Document passage —
---+---
MADISON, WI. (AP) – Students jammed into a University of Wisconsin-Madison building Thursday to disrupt Halliburton Co.’s attempt to recruit at a campus job fair.

Protesters angrily accused the company of profiting from the war in Iraq and sat in front of the company’s booth to discourage students from meeting with its representatives. They summoned the memory of a 1967 protest against recruiters for Dow Chemical Co., which made napalm used in Vietnam. A peaceful sit-in that ended in a bloody confrontation between students and club-wielding police officers galvanized the anti-war movement.

“Forty years ago, students stood up then and now we’re back again!” protest leader Chris Dols, 24, an engineering student, sang through a bullhorn. The crowd of nearly 200 people repeated the lyrics. “It started with Dow and continues now!” The students carried signs reading “Curly, off campus!” in reference to the Dow recruiter whose visit sparked the 1967 protest. But this time, the protesters left peacefully after 90 minutes of singing and giving speeches.

A handful of university police officers occasionally warned students to quiet down or make way for others, but there were no arrests. University rules said protesters could not chant or shout, so they sang instead. “I said, ‘From high to low, Halliburton’s got to go,”‘ the crowd sang over and over. Protesters accused Halliburton, whose former subsidiary is a major military contractor, of making billions of dollars off the Iraq war. The four Halliburton recruiters tried to ignore the noise and talked with students who were willing to endure heckling from the crowd for a chance at a job.

“How can you justify this?” David Hammond, a 37-year-old freelance writer and protester, asked a Halliburton recruiter. “On a personal level, how do you live with yourself?” The recruiter did not respond. But other students who were carrying their resumes and dressed in dress shirts and ties were clearly annoyed. Nearly 300 companies are taking part in the three-day career fair, and about 100 of them were there Thursday. “I don’t let this crap affect me,” Josh Kossel, 22, a senior mechanical engineering student, said after meeting with Halliburton representatives.
---+---
Record excerpts —

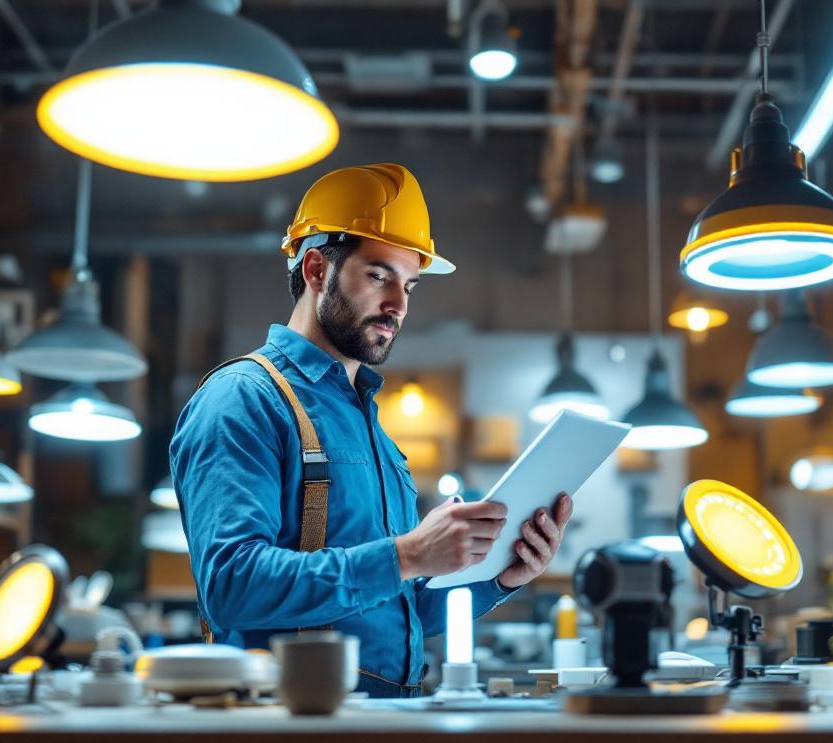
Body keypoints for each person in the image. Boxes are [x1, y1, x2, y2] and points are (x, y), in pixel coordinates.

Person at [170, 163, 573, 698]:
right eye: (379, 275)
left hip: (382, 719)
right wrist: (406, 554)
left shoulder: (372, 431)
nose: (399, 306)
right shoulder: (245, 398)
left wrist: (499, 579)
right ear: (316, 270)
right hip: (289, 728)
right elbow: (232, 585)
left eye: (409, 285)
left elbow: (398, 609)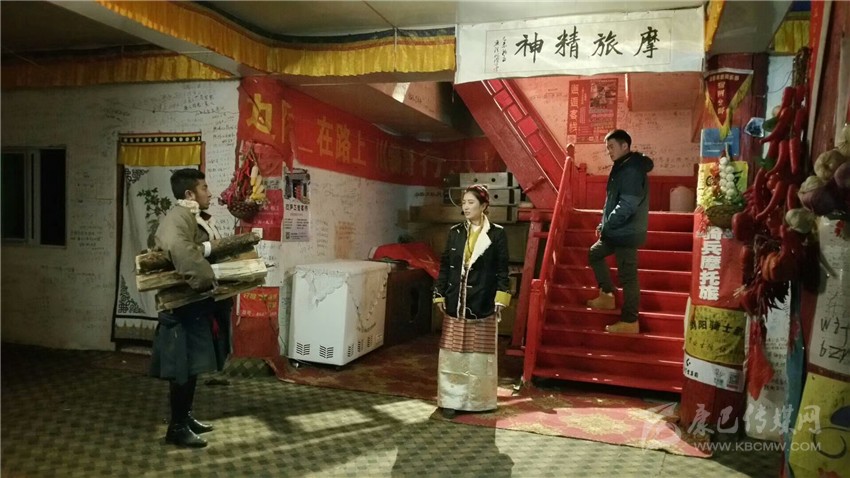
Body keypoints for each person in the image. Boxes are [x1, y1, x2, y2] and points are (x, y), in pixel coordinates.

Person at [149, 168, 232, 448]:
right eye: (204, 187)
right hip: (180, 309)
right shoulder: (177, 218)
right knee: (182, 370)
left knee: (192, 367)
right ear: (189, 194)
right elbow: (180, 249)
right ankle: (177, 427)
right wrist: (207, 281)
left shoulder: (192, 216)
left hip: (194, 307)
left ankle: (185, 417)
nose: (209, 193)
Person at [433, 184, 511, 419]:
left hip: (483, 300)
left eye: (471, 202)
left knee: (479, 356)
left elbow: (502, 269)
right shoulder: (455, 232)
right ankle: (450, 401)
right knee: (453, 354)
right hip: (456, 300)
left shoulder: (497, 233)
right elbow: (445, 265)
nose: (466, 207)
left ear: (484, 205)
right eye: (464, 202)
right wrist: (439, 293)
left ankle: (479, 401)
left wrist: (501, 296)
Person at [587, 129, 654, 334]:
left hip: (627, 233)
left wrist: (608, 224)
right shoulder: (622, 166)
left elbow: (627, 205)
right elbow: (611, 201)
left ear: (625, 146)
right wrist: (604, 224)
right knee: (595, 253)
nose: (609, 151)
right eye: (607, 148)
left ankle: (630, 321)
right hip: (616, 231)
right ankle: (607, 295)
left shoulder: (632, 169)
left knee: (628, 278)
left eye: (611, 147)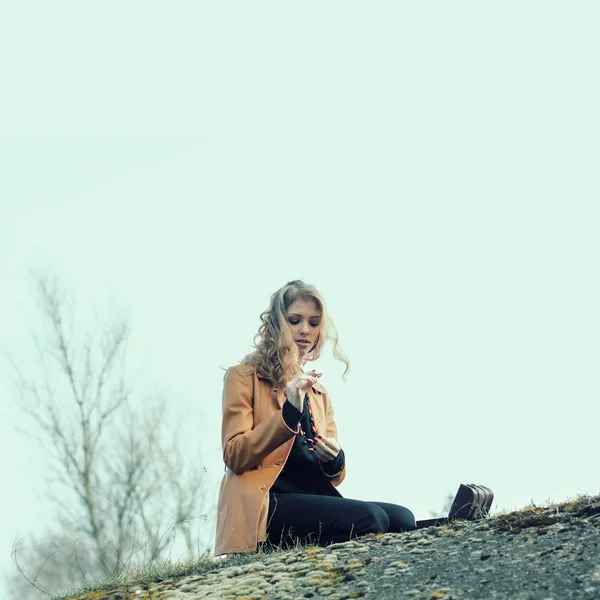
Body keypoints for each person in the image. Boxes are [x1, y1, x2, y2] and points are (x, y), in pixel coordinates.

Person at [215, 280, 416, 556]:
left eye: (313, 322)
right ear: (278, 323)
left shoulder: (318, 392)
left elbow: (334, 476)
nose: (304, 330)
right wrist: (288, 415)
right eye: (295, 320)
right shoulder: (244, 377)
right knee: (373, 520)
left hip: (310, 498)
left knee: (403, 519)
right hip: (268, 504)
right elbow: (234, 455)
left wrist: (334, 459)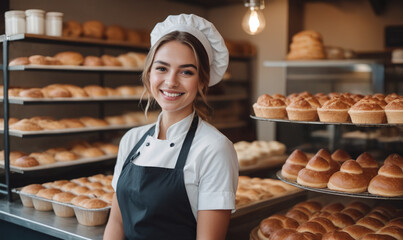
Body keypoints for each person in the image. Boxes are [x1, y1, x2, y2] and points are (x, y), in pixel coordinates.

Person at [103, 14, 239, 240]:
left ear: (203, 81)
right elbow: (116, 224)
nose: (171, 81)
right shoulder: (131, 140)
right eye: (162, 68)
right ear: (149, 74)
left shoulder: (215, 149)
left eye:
---+---
Problems and tasks —
1. Answer these from the Halliburton protest article:
(a) About how many people repeated the lyrics Chris Dols sang through a bullhorn?
(b) What university rule led the protesters to sing instead of chant?
(c) Roughly how many companies are taking part in the three-day career fair?
2. In the Halliburton protest article, shorten the paragraph beginning "A handful of university police officers" and keep its main facts.
3. Write the next part of the Halliburton protest article, picking up after its last sentence.

Results of the tasks —
1.
(a) Nearly 200 people.
(b) University rules said protesters could not chant or shout.
(c) Nearly 300 companies.

2. A few university police officers sometimes told students to quiet down or make way for others, but no one was arrested. University rules barred chanting and shouting, so the protesters sang, repeating "From high to low, Halliburton's got to go." They accused Halliburton, whose former subsidiary is a major military contractor, of making billions of dollars from the Iraq war. The four Halliburton recruiters tried to ignore the noise and talked with students who were willing to put up with heckling for a chance at a job.

3.
“I think protesting in general is pretty stupid.” A few minutes before the protest, doctoral student Nathaniel Fredin, 28, approached one of the Halliburton recruiters “to apologize in advance for my classmates.” “Halliburton recruiters are not responsible for U.S. policy or anything that’s going on in Iraq,” Fredin said later. “They are just trying to do their jobs.” But 21-year-old senior William Wohl, who carried a sign that read “Bucky Badger wants Halliburton off campus,” said students were making a statement.

“This is the least I can do to end the war,” he said. “It’s not much, but if everyone did the least they could do, it could make a difference.” Several recruiters from other companies complained about the protest, said Sandra Arnn, an assistant engineering dean. But she said the event went reasonably well. “It’s not an ideal setting for a career fair, but it is balancing and honoring the rights of all UW-Madison students,” she said. Houston-based Halliburton is looking for entry-level employees as part of its plan to add 13,000 workers this year.

Halliburton recruiters declined comment, referring questions to company spokeswoman Melissa Norcross. Norcross has called critics uninformed since Halliburton and its former subsidiary, KBR, separated earlier this year. KBR has won billions of dollars in contracts from the U.S. government to help the military in war zones. The protesters never made it to the building’s basement. If they had, they would have found recruiters for Dow Chemical Co. busy at work promoting their company to students.